Книга Карины Добротворской могла быть написана только девочкой, родившейся в Ленинграде. Ненамного раньше нее в этом же городе родилась и окрепла блокадная мифология, которая поддерживает свойственное его жителям ощущение мученичества и избранности. Как всегда, в этих ощущениях много выдуманного, навязанного, шаблонного. Но для женщины, преодолевшей свою собственную блокаду, отделявшую ее от большого мира, от красоты, успеха, карьеры, – тема ленинградского голода раскрывается совсем с другой стороны. Оказывается, что пережитый Ленинградом ужас никуда не делся из ее жизни.
В книге автор рассказывает о непростой службе на судах Морского космического флота, океанских походах, о встречах с интересными людьми. Большой любовью рассказывает о своих родителях-тружениках села – честных и трудолюбивых людях; с грустью вспоминает о своём полуголодном военном детстве; о годах учёбы в военном училище, о начале самостоятельной жизни – службе на судах МКФ, с гордостью пронесших флаг нашей страны через моря и океаны. Автор размышляет о судьбе товарищей-сослуживцев и судьбе нашей Родины.
В этой книге рассказывается о зарождении и развитии отечественного мореплавания в северных морях, о боевой деятельности русской военной флотилии Северного Ледовитого океана в годы первой мировой войны. Военно-исторический очерк повествует об участии моряков-североморцев в боях за освобождение советского Севера от иностранных интервентов и белогвардейцев, о создании и развитии Северного флота и его вкладе в достижение победы над фашистской Германией в Великой Отечественной войне. Многие страницы книги посвящены послевоенной истории заполярного флота, претерпевшего коренные качественные изменения, ставшего океанским, ракетно-ядерным, способным решать боевые задачи на любых широтах Мирового океана.
Книга об одном из величайших физиков XX века, лауреате Нобелевской премии, академике Льве Давидовиче Ландау написана искренне и с любовью. Автору посчастливилось в течение многих лет быть рядом с Ландау, записывать разговоры с ним, его выступления и высказывания, а также воспоминания о нем его учеников.
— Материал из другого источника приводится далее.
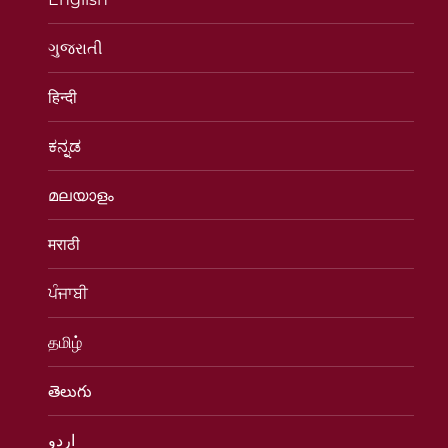
ગુજરાતી
हिन्दी
ಕನ್ನಡ
മലയാളം
मराठी
ਪੰਜਾਬੀ
தமிழ்
తెలుగు
اردو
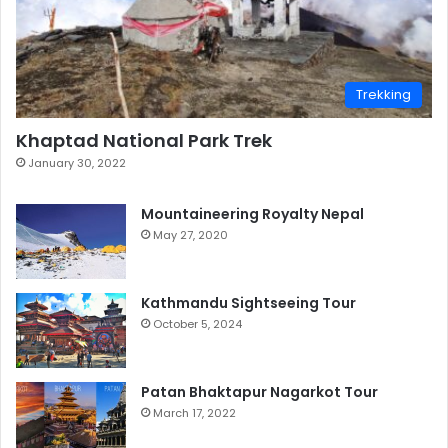
Trekking
Khaptad National Park Trek
January 30, 2022
Mountaineering Royalty Nepal
May 27, 2020
Kathmandu Sightseeing Tour
October 5, 2024
Patan Bhaktapur Nagarkot Tour
March 17, 2022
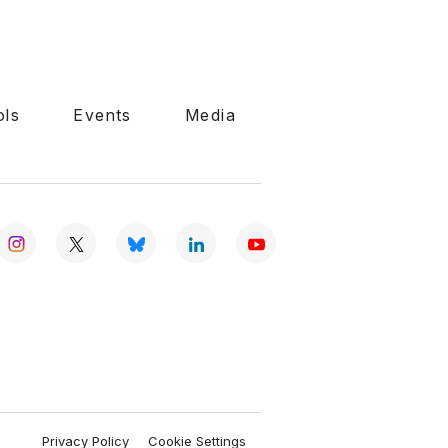
ols
Events
Media
Privacy Policy
Cookie Settings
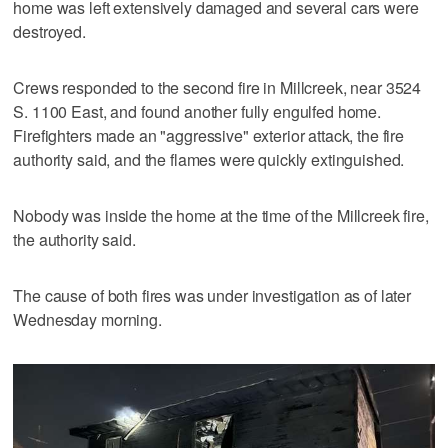
home was left extensively damaged and several cars were
destroyed.
Crews responded to the second fire in Millcreek, near 3524
S. 1100 East, and found another fully engulfed home.
Firefighters made an "aggressive" exterior attack, the fire
authority said, and the flames were quickly extinguished.
Nobody was inside the home at the time of the Millcreek fire,
the authority said.
The cause of both fires was under investigation as of later
Wednesday morning.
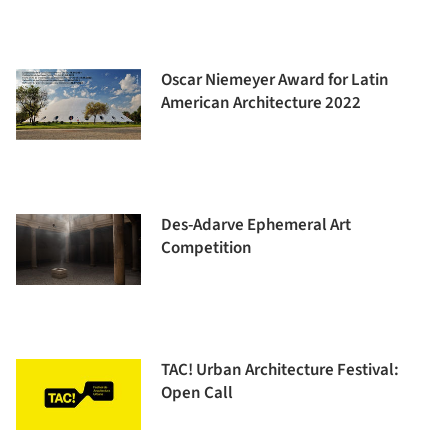
Oscar Niemeyer Award for Latin
American Architecture 2022
Des-Adarve Ephemeral Art
Competition
TAC! Urban Architecture Festival:
Open Call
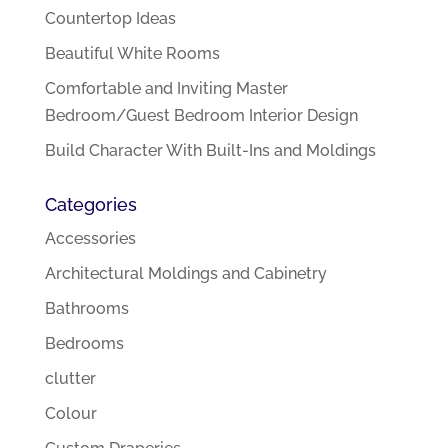
Countertop Ideas
Beautiful White Rooms
Comfortable and Inviting Master
Bedroom/Guest Bedroom Interior Design
Build Character With Built-Ins and Moldings
Categories
Accessories
Architectural Moldings and Cabinetry
Bathrooms
Bedrooms
clutter
Colour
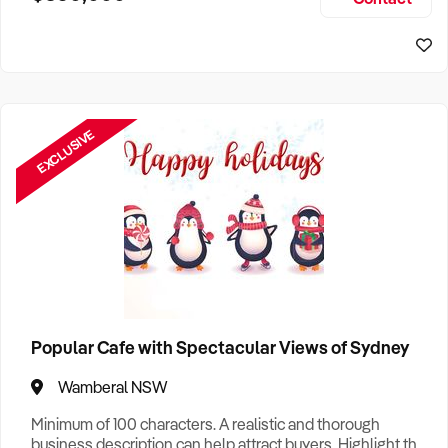
Size, if Business is Relocatable or can be Operated from
Perth Business For Sale
Home, e
Sydney Business For Sale
EXCLUSIVE
Popular Cafe with Spectacular Views of Sydney
Wamberal NSW
Minimum of 100 characters. A realistic and thorough
business description can help attract buyers. Highlight the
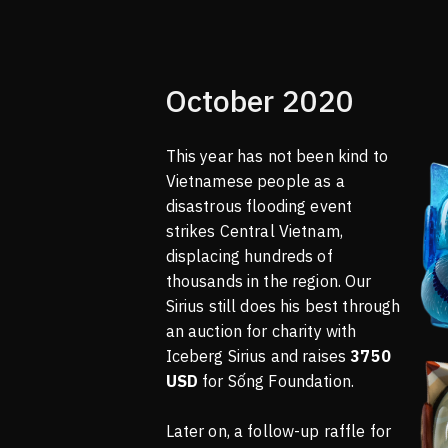
October 2020
This year has not been kind to
Vietnamese people as a
disastrous flooding event
strikes Central Vietnam,
displacing hundreds of
thousands in the region. Our
Sirius still does his best through
an auction for charity with
Iceberg Sirius and raises
3750
USD
for Sống Foundation.
Later on, a follow-up raffle for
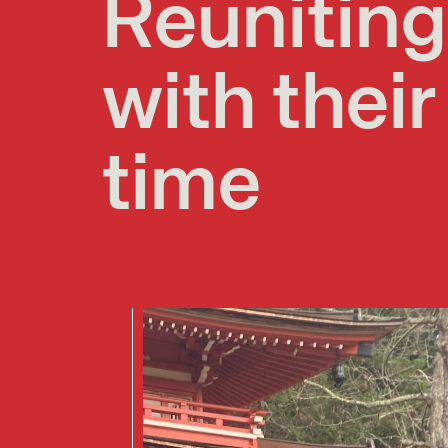
Reunitin
with their
time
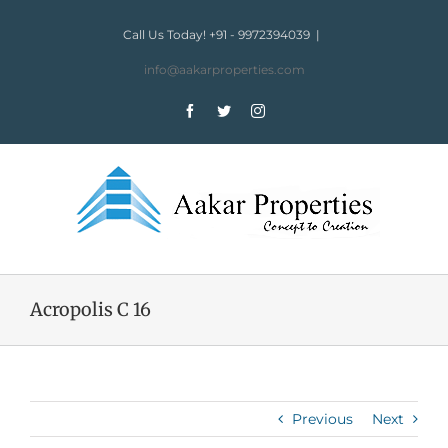
Skip
to
Call Us Today! +91 - 9972394039
|
content
info@aakarproperties.com
Facebook
Twitter
Instagram
Acropolis C 16
Previous
Next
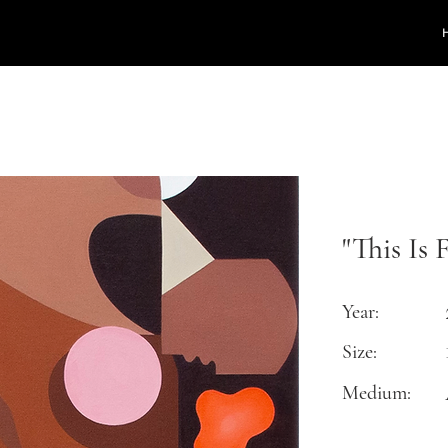
"This Is 
Year:
Size:
Medium:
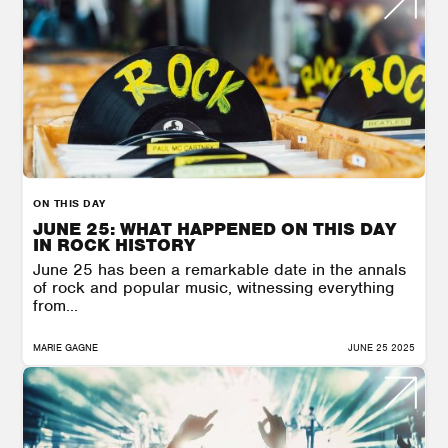
ON THIS DAY
JUNE 25: WHAT HAPPENED ON THIS DAY
IN ROCK HISTORY
June 25 has been a remarkable date in the annals
of rock and popular music, witnessing everything
from...
MARIE GAGNE
JUNE 25 2025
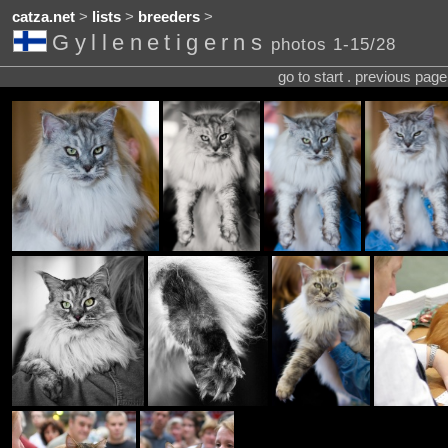
catza.net
>
lists
>
breeders
>
Gyllenetigerns
photos 1-15/28
go to start . previous pag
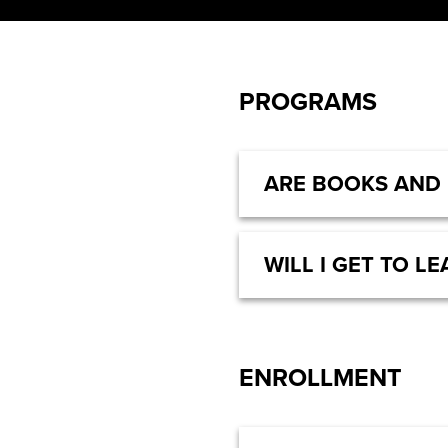
PROGRAMS
ARE BOOKS AND
WILL I GET TO 
ENROLLMENT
Валентина Михайловна Ходасевич (1894—1970) – известная советская художница. В этой книге собраны ее воспоминания о многих деятелях советской культуры – о М. Горьком, В. Маяковском и других.Взгляд прекрасного портретиста, видящего человека в его психологической и пластической цельности, тонкое понимание искусства, светлое, праздничное восприятие жизни, приведшее ее к оформлению театральных спектаклей и, наконец, великолепное владение словом – все это воплотилось в интереснейших воспоминаниях.
В книге рассказывается история главного героя, который сталкивается с различными проблемами и препятствиями на протяжении всего своего путешествия. По пути он встречает множество второстепенных персонажей, которые играют важные роли в истории. Благодаря опыту главного героя книга исследует такие темы, как любовь, потеря, надежда и стойкость. По мере того, как главный герой преодолевает свои трудности, он усваивает ценные уроки жизни и растет как личность.
В книге рассказывается история главного героя, который сталкивается с различными проблемами и препятствиями на протяжении всего своего путешествия. По пути он встречает множество второстепенных персонажей, которые играют важные роли в истории. Благодаря опыту главного героя книга исследует такие темы, как любовь, потеря, надежда и стойкость. По мере того, как главный герой преодолевает свои трудности, он усваивает ценные уроки жизни и растет как личность.